═══ Given passage ═══

If you’ve been itching to buy a new MacBook, the time has arrived. Over the past six months, every laptop Apple makes has gotten a significant upgrade, so barring a spec bump in the fall, Apple’s lineup for the rest of 2020 is set with three models: the MacBook Air, 13-inch MacBook Pro, and 16-inch MacBook Pro.
But even with just three models, deciding which laptop to buy isn’t so easy. While we assume 16-inch MacBook Pro buyers know who they are, the difference between the 13-inch MacBook Pro and MacBook Air isn’t as great as you might think. I’ve taken a deep dive into the specs of both devices and came to a startling conclusion: Even if you have enough money to afford the 13-inch MacBook Pro, you might want to get a MacBook Air instead.
It’s clear from Apple’s website that the 13-inch MacBook Pro is nearly identical to the previous model, with very similar dimensions to the MacBook Air. According to Apple’s specs, they both have a body that measures 8.36 inches by 11.97 inches, but the MacBook Pro has a consistent thickness of 0.61 inches while the MacBook Air is just 0.16 at its thinnest point and 0.63 inches at its thickest. As a result, the Pro is a bit heavier at 3.1 pounds versus the Air’s 2.8 pounds.
When you open them up, they’re very similar as well. Both have fairly sizable bezels around the screen with its name on the bottom edge. A pair of vertical speakers flank the sides of the keyboard with a giant Force Touch trackpad below. The main aesthetic difference is that while both laptops come in space gray and silver, only the MacBook Air is available in gold.
Buy this: It’s hard to argue with Apple’s laptop design in any of the colors here, but if you like gold, you’re kinda stuck.

═══ Stored data ═══

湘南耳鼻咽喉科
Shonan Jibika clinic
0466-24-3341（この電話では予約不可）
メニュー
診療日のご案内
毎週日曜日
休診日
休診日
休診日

═══
═══ Stored data ═══

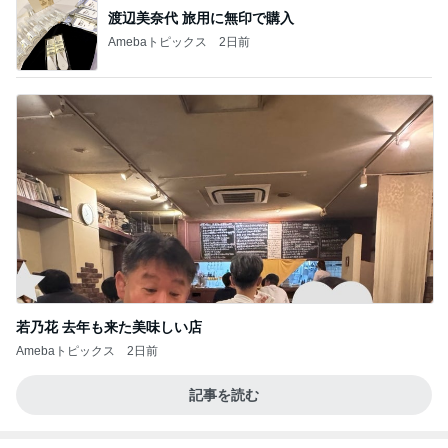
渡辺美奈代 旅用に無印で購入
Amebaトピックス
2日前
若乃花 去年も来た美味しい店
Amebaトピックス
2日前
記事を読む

═══

◆ Task details ◆
Answer these from the MacBook comparison:
(a) What three models make up Apple's laptop lineup for the rest of 2020?
(b) How much does the 13-inch MacBook Pro weigh?
(c) Which color is offered only for the MacBook Air?

◆ Written solution ◆
(a) The MacBook Air, the 13-inch MacBook Pro, and the 16-inch MacBook Pro
(b) 3.1 pounds
(c) Gold